◆ Recorded data:
########

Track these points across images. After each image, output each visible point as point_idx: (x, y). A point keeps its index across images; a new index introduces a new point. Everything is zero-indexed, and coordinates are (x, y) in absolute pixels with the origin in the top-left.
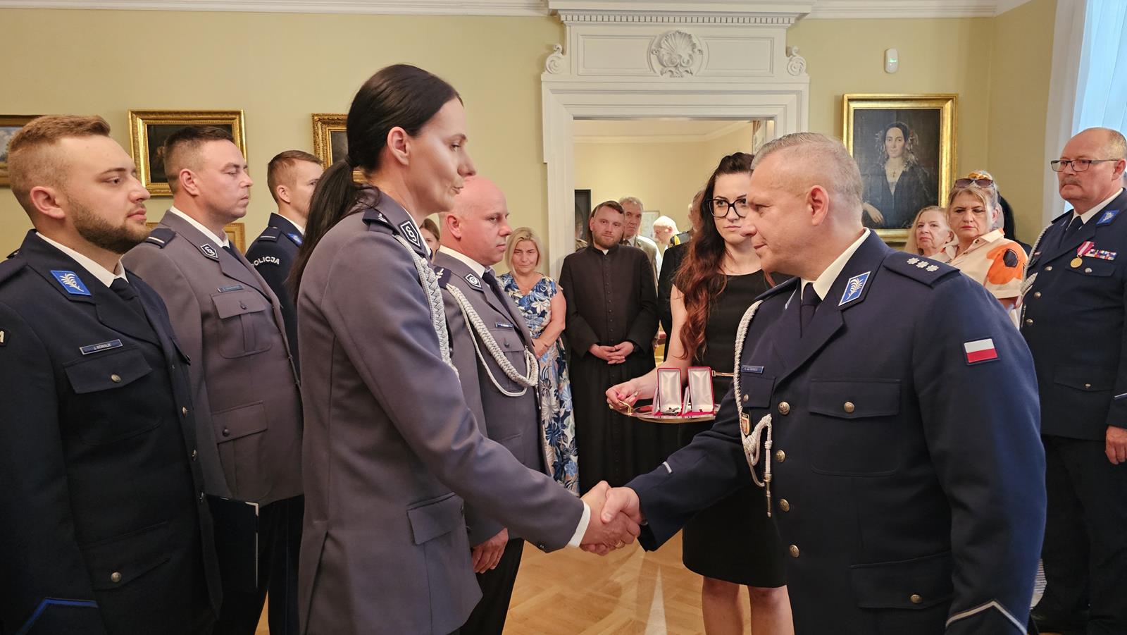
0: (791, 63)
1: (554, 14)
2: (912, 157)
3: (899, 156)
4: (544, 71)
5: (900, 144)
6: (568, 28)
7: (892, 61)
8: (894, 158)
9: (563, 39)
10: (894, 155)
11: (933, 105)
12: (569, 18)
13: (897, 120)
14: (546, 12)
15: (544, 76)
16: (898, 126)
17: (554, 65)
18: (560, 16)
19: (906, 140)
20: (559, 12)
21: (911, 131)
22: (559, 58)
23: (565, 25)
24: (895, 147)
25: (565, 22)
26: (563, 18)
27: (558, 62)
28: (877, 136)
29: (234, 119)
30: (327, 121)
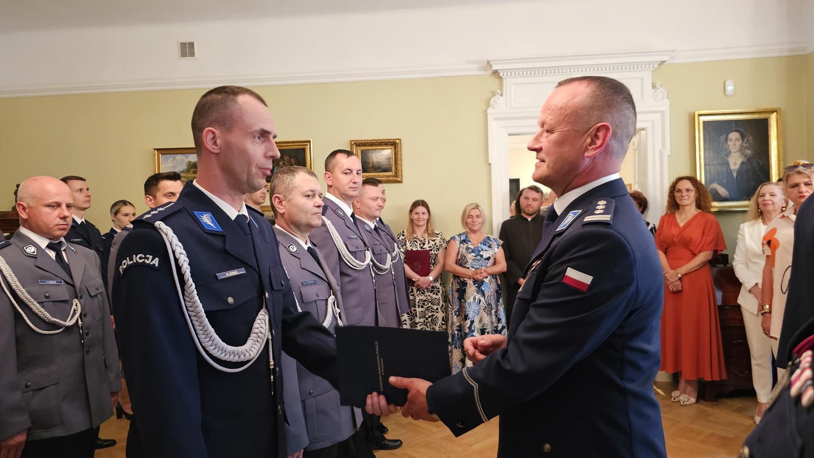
0: (656, 93)
1: (496, 73)
2: (749, 152)
3: (738, 151)
4: (489, 107)
5: (739, 143)
6: (504, 80)
7: (730, 88)
8: (735, 152)
9: (501, 86)
10: (734, 151)
11: (762, 116)
12: (505, 74)
13: (736, 126)
14: (491, 71)
15: (490, 111)
16: (736, 131)
17: (496, 103)
18: (499, 74)
19: (743, 140)
20: (499, 71)
21: (746, 134)
22: (499, 99)
23: (503, 79)
24: (735, 145)
25: (502, 77)
26: (501, 75)
27: (498, 101)
28: (721, 139)
29: (307, 145)
30: (359, 144)
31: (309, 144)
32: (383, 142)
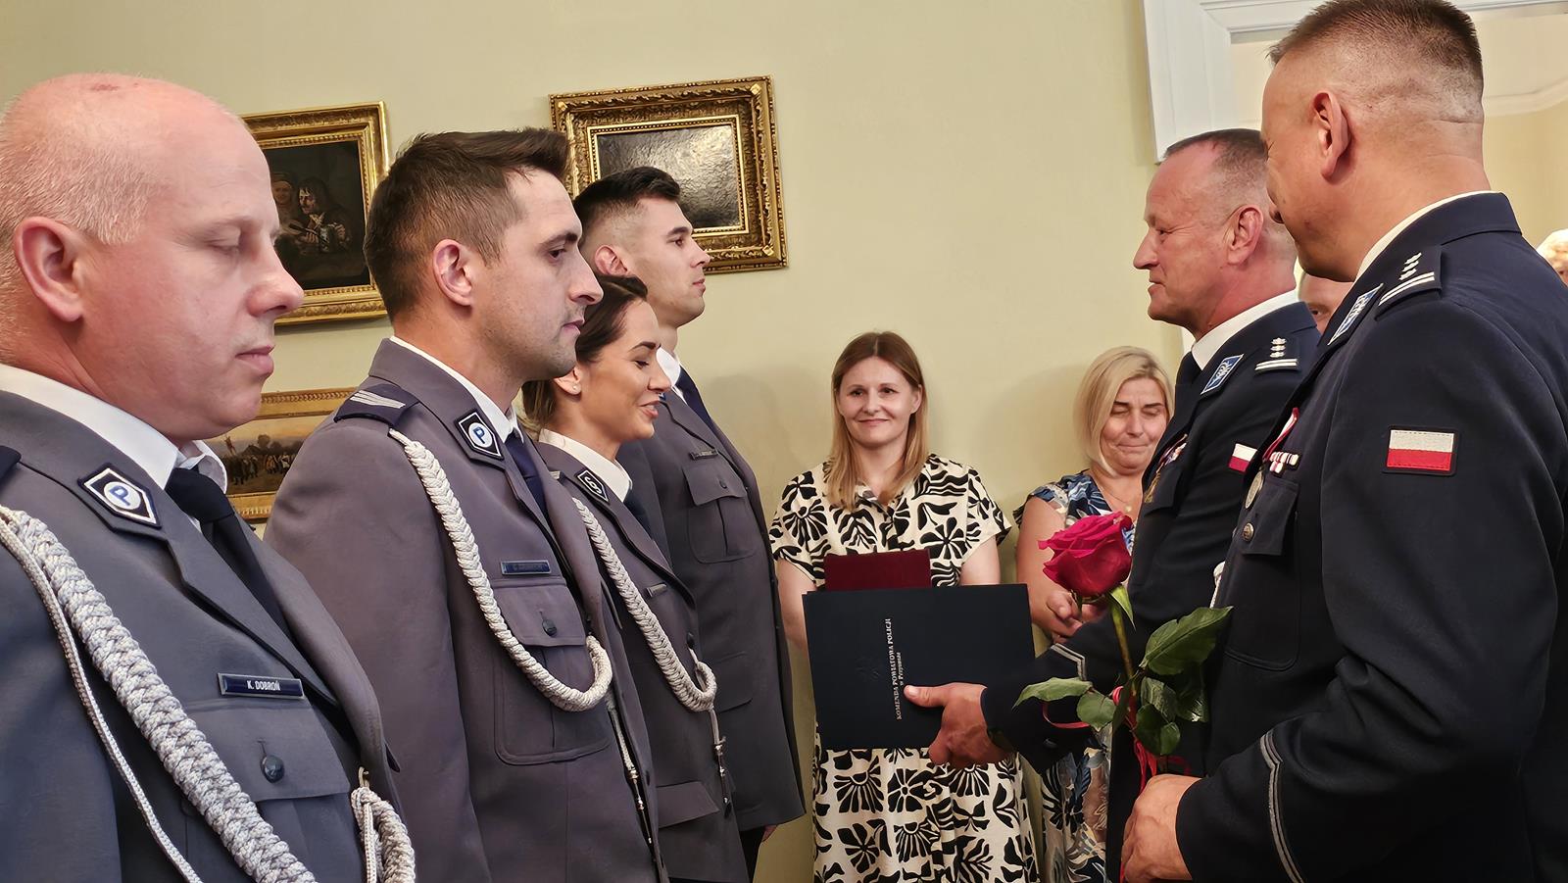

########

Pick out each line in the data above that contains the string "indexed".

◆ Response to the task:
Track these points across images. After each image, output each visible point as point_idx: (x, y). A point keeps its index across images; a new index introduces a new point. Everything is zero-indexed, and coordinates are (x, y) in absolute pixels with the origin in the top-left.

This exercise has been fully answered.